Water samples in nearby neighborhoods tested negative for contamination.
Crews will start filling the sinkhole, and officials believe that the work will be done before next spring of 2017. They said they will try to complete the work sooner.
“As of Oct. 17, there have been 763 residential wells sampled and 588 results have been returned. Water from 578 wells meets primary and secondary drinking water standards. There are ten wells for which that was not the case; each had one parameter that did not meet either a primary or secondary standard.

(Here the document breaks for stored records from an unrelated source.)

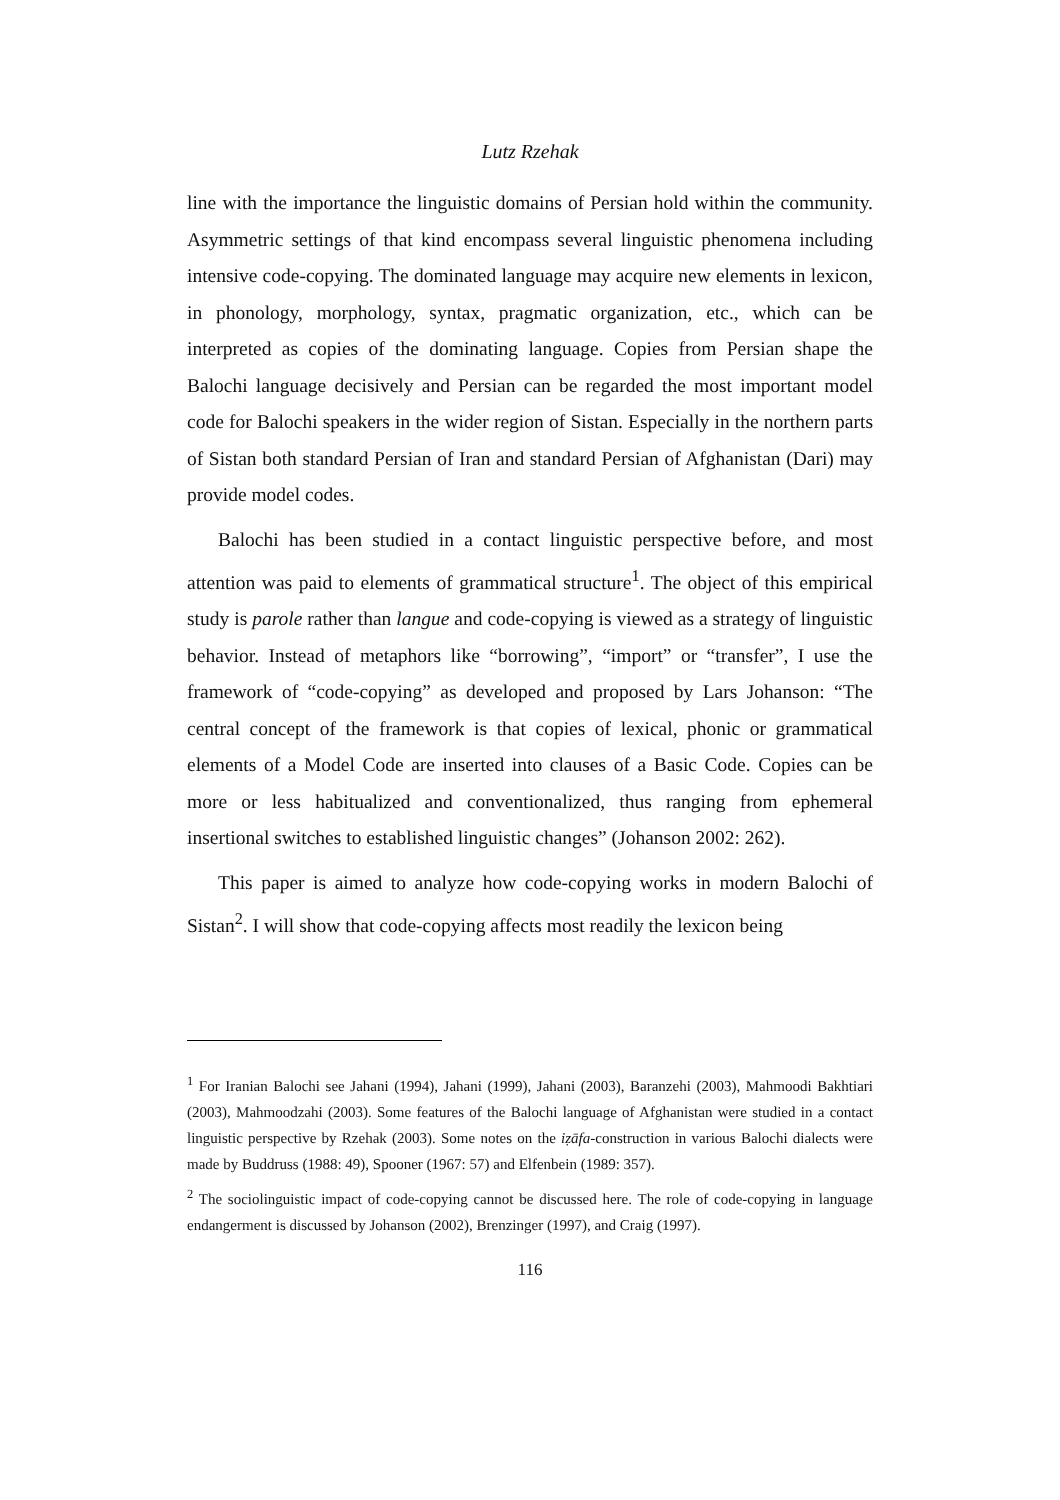Lutz Rzehak
line with the importance the linguistic domains of Persian hold within the community. Asymmetric settings of that kind encompass several linguistic phenomena including intensive code-copying. The dominated language may acquire new elements in lexicon, in phonology, morphology, syntax, pragmatic organization, etc., which can be interpreted as copies of the dominating language. Copies from Persian shape the Balochi language decisively and Persian can be regarded the most important model code for Balochi speakers in the wider region of Sistan. Especially in the northern parts of Sistan both standard Persian of Iran and standard Persian of Afghanistan (Dari) may provide model codes.
Balochi has been studied in a contact linguistic perspective before, and most attention was paid to elements of grammatical structure<sup>1</sup>. The object of this empirical study is parole rather than langue and code-copying is viewed as a strategy of linguistic behavior. Instead of metaphors like “borrowing”, “import” or “transfer”, I use the framework of “code-copying” as developed and proposed by Lars Johanson: “The central concept of the framework is that copies of lexical, phonic or grammatical elements of a Model Code are inserted into clauses of a Basic Code. Copies can be more or less habitualized and conventionalized, thus ranging from ephemeral insertional switches to established linguistic changes” (Johanson 2002: 262).
This paper is aimed to analyze how code-copying works in modern Balochi of Sistan<sup>2</sup>. I will show that code-copying affects most readily the lexicon being
<sup>1</sup> For Iranian Balochi see Jahani (1994), Jahani (1999), Jahani (2003), Baranzehi (2003), Mahmoodi Bakhtiari (2003), Mahmoodzahi (2003). Some features of the Balochi language of Afghanistan were studied in a contact linguistic perspective by Rzehak (2003). Some notes on the iẓāfa-construction in various Balochi dialects were made by Buddruss (1988: 49), Spooner (1967: 57) and Elfenbein (1989: 357).
<sup>2</sup> The sociolinguistic impact of code-copying cannot be discussed here. The role of code-copying in language endangerment is discussed by Johanson (2002), Brenzinger (1997), and Craig (1997).
116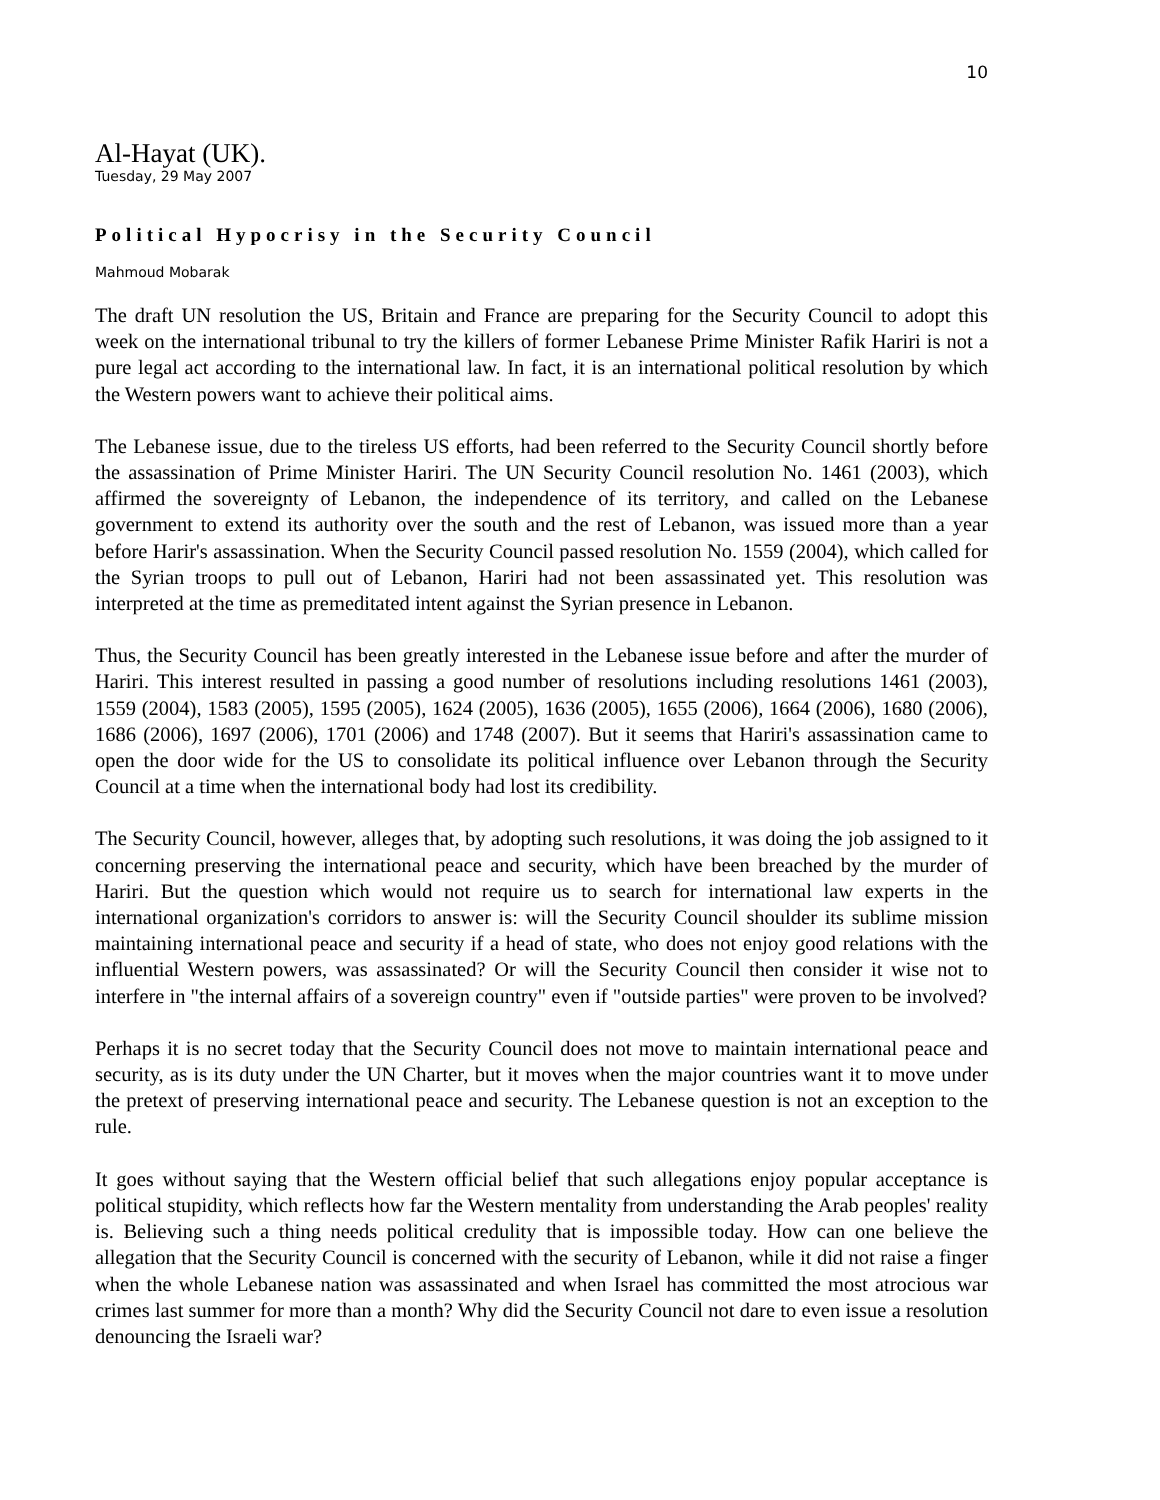10
Al-Hayat (UK).
Tuesday, 29 May 2007
Political Hypocrisy in the Security Council
Mahmoud Mobarak
The draft UN resolution the US, Britain and France are preparing for the Security Council to adopt this week on the international tribunal to try the killers of former Lebanese Prime Minister Rafik Hariri is not a pure legal act according to the international law. In fact, it is an international political resolution by which the Western powers want to achieve their political aims.
The Lebanese issue, due to the tireless US efforts, had been referred to the Security Council shortly before the assassination of Prime Minister Hariri. The UN Security Council resolution No. 1461 (2003), which affirmed the sovereignty of Lebanon, the independence of its territory, and called on the Lebanese government to extend its authority over the south and the rest of Lebanon, was issued more than a year before Harir's assassination. When the Security Council passed resolution No. 1559 (2004), which called for the Syrian troops to pull out of Lebanon, Hariri had not been assassinated yet. This resolution was interpreted at the time as premeditated intent against the Syrian presence in Lebanon.
Thus, the Security Council has been greatly interested in the Lebanese issue before and after the murder of Hariri. This interest resulted in passing a good number of resolutions including resolutions 1461 (2003), 1559 (2004), 1583 (2005), 1595 (2005), 1624 (2005), 1636 (2005), 1655 (2006), 1664 (2006), 1680 (2006), 1686 (2006), 1697 (2006), 1701 (2006) and 1748 (2007). But it seems that Hariri's assassination came to open the door wide for the US to consolidate its political influence over Lebanon through the Security Council at a time when the international body had lost its credibility.
The Security Council, however, alleges that, by adopting such resolutions, it was doing the job assigned to it concerning preserving the international peace and security, which have been breached by the murder of Hariri. But the question which would not require us to search for international law experts in the international organization's corridors to answer is: will the Security Council shoulder its sublime mission maintaining international peace and security if a head of state, who does not enjoy good relations with the influential Western powers, was assassinated? Or will the Security Council then consider it wise not to interfere in "the internal affairs of a sovereign country" even if "outside parties" were proven to be involved?
Perhaps it is no secret today that the Security Council does not move to maintain international peace and security, as is its duty under the UN Charter, but it moves when the major countries want it to move under the pretext of preserving international peace and security. The Lebanese question is not an exception to the rule.
It goes without saying that the Western official belief that such allegations enjoy popular acceptance is political stupidity, which reflects how far the Western mentality from understanding the Arab peoples' reality is. Believing such a thing needs political credulity that is impossible today. How can one believe the allegation that the Security Council is concerned with the security of Lebanon, while it did not raise a finger when the whole Lebanese nation was assassinated and when Israel has committed the most atrocious war crimes last summer for more than a month? Why did the Security Council not dare to even issue a resolution denouncing the Israeli war?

That water, however, is similar in quality to samples analyzed by the U.S. Geological Survey and Southwest Florida Water Management District in eastern Hillsborough and western Polk County that had not been impacted in any way by industry,” officials said in a statement.
A massive sinkhole opened up in Polk County Friday outside a company that makes fertilizer in Mulberry.
It’s in the middle of a pond used to hold contaminated and radioactive water, which is used to process the fertilizer.
Officials said about 215 million gallons of water drained into the Florida aquifer.
Waterfalls were streaming down the sides of the hole.
Managers at the Mosaic-New Wales plant on Country Road 640 said pumps from a recovery well are pulling the contaminated water out of the ground and back into the plant.
Mosaic, the world’s largest supplier of phosphate, said in a news release Friday that the sinkhole is about 45 feet in diameter.
The company said the water, which was stored atop the gypsum stack, had been reprocessed during the manufacturing process. Mosaic began diverting it out of the cell and into an alternate holding area on site to reduce the amount of drainage when the decrease was first detected.
Mosaic said it’s monitoring groundwater and has found no offsite impacts.
The Polk County phosphate plant is still running.